§ Your instructions:
Of the lines in the data below, write out exactly those from the one holding "X10653877Y-9568450D01*" through the one holding "X11663401Y-9568450D02*", both included.

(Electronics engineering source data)
----------------------------------------
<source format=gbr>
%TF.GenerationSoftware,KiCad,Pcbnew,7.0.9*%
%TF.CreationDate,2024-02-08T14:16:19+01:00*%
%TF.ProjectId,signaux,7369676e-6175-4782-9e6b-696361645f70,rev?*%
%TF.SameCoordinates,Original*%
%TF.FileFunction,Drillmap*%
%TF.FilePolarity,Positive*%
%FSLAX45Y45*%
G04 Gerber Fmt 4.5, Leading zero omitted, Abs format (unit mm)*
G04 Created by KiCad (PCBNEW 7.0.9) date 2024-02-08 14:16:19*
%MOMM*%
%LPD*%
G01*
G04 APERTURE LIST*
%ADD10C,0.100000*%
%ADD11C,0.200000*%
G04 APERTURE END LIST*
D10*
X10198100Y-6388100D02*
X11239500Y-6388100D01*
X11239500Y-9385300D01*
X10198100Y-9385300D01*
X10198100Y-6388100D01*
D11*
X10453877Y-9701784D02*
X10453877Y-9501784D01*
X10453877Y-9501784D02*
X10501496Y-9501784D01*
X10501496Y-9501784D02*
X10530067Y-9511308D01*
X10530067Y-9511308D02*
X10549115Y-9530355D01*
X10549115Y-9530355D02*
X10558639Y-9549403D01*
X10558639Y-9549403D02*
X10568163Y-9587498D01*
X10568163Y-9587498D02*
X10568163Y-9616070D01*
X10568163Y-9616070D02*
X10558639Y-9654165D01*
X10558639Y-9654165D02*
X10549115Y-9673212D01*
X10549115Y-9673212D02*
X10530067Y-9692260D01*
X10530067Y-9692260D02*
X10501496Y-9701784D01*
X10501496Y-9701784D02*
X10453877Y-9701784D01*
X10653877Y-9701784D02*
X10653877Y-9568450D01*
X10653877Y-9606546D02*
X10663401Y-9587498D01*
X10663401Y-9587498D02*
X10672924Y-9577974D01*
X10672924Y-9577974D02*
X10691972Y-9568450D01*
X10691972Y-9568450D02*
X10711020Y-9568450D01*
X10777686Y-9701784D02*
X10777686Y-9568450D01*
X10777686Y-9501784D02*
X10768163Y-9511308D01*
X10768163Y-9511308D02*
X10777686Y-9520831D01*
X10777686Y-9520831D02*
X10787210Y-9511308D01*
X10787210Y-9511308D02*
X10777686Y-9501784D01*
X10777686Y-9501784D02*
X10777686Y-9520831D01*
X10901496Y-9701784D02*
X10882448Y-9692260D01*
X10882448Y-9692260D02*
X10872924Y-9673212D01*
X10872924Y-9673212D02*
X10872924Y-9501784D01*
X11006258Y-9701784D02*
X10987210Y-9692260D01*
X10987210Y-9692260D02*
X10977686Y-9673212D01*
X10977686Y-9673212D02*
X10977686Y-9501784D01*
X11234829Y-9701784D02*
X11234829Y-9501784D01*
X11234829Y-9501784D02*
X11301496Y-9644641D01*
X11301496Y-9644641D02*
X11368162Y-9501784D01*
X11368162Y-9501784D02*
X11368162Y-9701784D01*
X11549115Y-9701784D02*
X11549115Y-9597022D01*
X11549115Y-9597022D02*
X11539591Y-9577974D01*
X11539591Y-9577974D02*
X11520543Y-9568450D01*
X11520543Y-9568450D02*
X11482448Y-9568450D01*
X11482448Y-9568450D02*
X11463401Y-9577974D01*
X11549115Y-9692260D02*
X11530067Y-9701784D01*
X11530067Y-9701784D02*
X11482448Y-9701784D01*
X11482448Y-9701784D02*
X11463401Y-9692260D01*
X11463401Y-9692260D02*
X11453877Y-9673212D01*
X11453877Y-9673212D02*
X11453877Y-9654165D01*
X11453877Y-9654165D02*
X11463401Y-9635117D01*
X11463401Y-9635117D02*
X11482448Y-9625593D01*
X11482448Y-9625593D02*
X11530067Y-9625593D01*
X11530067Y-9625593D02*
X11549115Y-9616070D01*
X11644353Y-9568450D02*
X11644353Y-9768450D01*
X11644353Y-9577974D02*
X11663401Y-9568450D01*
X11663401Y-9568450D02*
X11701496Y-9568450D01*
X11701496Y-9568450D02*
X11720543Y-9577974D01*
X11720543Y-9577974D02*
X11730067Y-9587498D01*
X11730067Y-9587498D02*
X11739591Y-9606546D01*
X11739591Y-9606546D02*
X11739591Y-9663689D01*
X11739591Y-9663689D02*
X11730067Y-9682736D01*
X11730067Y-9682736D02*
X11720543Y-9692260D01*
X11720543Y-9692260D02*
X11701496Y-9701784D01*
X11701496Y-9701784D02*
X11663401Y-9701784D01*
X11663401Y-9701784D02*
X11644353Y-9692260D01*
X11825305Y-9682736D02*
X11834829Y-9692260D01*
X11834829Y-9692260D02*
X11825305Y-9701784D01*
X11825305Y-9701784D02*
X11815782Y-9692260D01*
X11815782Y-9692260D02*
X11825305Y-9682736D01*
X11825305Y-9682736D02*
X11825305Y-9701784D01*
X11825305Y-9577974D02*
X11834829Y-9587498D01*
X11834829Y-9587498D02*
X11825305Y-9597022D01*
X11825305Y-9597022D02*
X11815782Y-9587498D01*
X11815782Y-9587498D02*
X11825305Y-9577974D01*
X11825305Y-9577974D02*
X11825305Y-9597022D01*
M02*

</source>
----------------------------------------
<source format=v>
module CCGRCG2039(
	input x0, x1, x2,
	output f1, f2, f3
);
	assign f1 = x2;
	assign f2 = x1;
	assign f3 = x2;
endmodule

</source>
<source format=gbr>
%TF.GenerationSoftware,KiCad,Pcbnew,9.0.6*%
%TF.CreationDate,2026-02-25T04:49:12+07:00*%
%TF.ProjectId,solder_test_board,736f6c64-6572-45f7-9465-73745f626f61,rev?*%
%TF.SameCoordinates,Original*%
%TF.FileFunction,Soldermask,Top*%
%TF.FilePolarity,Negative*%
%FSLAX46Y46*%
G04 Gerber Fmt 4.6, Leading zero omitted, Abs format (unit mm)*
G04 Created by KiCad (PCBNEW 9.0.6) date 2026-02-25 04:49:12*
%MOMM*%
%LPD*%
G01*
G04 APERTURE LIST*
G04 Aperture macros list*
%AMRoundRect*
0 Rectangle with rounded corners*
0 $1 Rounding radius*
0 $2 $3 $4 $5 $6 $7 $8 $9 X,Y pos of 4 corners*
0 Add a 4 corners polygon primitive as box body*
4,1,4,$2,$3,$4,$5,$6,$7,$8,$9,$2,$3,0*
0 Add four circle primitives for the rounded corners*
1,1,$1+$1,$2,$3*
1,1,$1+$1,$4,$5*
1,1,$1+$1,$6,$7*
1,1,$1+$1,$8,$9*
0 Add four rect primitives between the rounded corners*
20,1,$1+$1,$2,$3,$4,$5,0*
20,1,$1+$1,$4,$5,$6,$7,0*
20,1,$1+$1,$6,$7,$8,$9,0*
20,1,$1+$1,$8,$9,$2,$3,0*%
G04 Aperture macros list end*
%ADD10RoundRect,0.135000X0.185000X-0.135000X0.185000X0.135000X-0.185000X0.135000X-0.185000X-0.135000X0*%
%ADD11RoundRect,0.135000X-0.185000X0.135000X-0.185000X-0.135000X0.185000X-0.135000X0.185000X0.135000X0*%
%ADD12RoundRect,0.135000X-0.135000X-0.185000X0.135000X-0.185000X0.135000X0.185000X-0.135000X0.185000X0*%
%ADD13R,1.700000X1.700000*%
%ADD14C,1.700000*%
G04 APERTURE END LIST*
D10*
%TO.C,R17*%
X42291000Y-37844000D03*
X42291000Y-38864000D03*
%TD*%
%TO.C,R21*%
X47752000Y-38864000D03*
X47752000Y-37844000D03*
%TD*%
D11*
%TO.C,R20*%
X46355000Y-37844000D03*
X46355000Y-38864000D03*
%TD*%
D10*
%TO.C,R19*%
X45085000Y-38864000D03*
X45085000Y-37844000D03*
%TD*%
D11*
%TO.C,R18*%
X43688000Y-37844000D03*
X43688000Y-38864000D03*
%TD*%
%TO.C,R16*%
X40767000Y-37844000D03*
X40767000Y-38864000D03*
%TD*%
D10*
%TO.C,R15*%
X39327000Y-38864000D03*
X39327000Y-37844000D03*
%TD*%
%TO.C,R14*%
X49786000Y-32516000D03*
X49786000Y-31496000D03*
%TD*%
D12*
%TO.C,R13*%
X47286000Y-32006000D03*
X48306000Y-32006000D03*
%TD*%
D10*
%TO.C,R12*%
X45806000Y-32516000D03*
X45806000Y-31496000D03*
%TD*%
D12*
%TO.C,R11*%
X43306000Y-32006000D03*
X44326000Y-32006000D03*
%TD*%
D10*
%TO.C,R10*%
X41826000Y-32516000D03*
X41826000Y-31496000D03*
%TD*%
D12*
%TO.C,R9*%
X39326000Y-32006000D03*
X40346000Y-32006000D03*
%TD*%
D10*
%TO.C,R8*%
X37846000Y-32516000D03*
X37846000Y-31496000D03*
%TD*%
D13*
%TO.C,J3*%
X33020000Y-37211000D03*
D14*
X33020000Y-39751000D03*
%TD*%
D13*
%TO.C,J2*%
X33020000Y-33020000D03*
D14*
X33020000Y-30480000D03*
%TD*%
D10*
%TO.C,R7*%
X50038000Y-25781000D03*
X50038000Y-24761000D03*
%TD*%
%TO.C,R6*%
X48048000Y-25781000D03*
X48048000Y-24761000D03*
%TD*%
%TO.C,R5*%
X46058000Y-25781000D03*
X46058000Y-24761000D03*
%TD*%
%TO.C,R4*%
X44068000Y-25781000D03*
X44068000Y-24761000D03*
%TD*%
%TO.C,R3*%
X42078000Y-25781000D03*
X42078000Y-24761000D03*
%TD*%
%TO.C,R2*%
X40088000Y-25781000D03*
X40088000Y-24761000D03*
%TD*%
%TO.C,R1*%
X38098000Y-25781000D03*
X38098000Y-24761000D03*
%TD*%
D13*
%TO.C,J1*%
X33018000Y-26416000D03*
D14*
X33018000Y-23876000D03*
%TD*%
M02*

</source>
----------------------------------------
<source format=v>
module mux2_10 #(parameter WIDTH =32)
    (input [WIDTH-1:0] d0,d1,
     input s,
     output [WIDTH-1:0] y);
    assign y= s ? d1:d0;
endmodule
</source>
----------------------------------------
§ Task answer:
X10653877Y-9568450D01*
X10653877Y-9606546D02*
X10663401Y-9587498D01*
X10663401Y-9587498D02*
X10672924Y-9577974D01*
X10672924Y-9577974D02*
X10691972Y-9568450D01*
X10691972Y-9568450D02*
X10711020Y-9568450D01*
X10777686Y-9701784D02*
X10777686Y-9568450D01*
X10777686Y-9501784D02*
X10768163Y-9511308D01*
X10768163Y-9511308D02*
X10777686Y-9520831D01*
X10777686Y-9520831D02*
X10787210Y-9511308D01*
X10787210Y-9511308D02*
X10777686Y-9501784D01*
X10777686Y-9501784D02*
X10777686Y-9520831D01*
X10901496Y-9701784D02*
X10882448Y-9692260D01*
X10882448Y-9692260D02*
X10872924Y-9673212D01*
X10872924Y-9673212D02*
X10872924Y-9501784D01*
X11006258Y-9701784D02*
X10987210Y-9692260D01*
X10987210Y-9692260D02*
X10977686Y-9673212D01*
X10977686Y-9673212D02*
X10977686Y-9501784D01*
X11234829Y-9701784D02*
X11234829Y-9501784D01*
X11234829Y-9501784D02*
X11301496Y-9644641D01*
X11301496Y-9644641D02*
X11368162Y-9501784D01*
X11368162Y-9501784D02*
X11368162Y-9701784D01*
X11549115Y-9701784D02*
X11549115Y-9597022D01*
X11549115Y-9597022D02*
X11539591Y-9577974D01*
X11539591Y-9577974D02*
X11520543Y-9568450D01*
X11520543Y-9568450D02*
X11482448Y-9568450D01*
X11482448Y-9568450D02*
X11463401Y-9577974D01*
X11549115Y-9692260D02*
X11530067Y-9701784D01*
X11530067Y-9701784D02*
X11482448Y-9701784D01*
X11482448Y-9701784D02*
X11463401Y-9692260D01*
X11463401Y-9692260D02*
X11453877Y-9673212D01*
X11453877Y-9673212D02*
X11453877Y-9654165D01*
X11453877Y-9654165D02*
X11463401Y-9635117D01*
X11463401Y-9635117D02*
X11482448Y-9625593D01*
X11482448Y-9625593D02*
X11530067Y-9625593D01*
X11530067Y-9625593D02*
X11549115Y-9616070D01*
X11644353Y-9568450D02*
X11644353Y-9768450D01*
X11644353Y-9577974D02*
X11663401Y-9568450D01*
X11663401Y-9568450D02*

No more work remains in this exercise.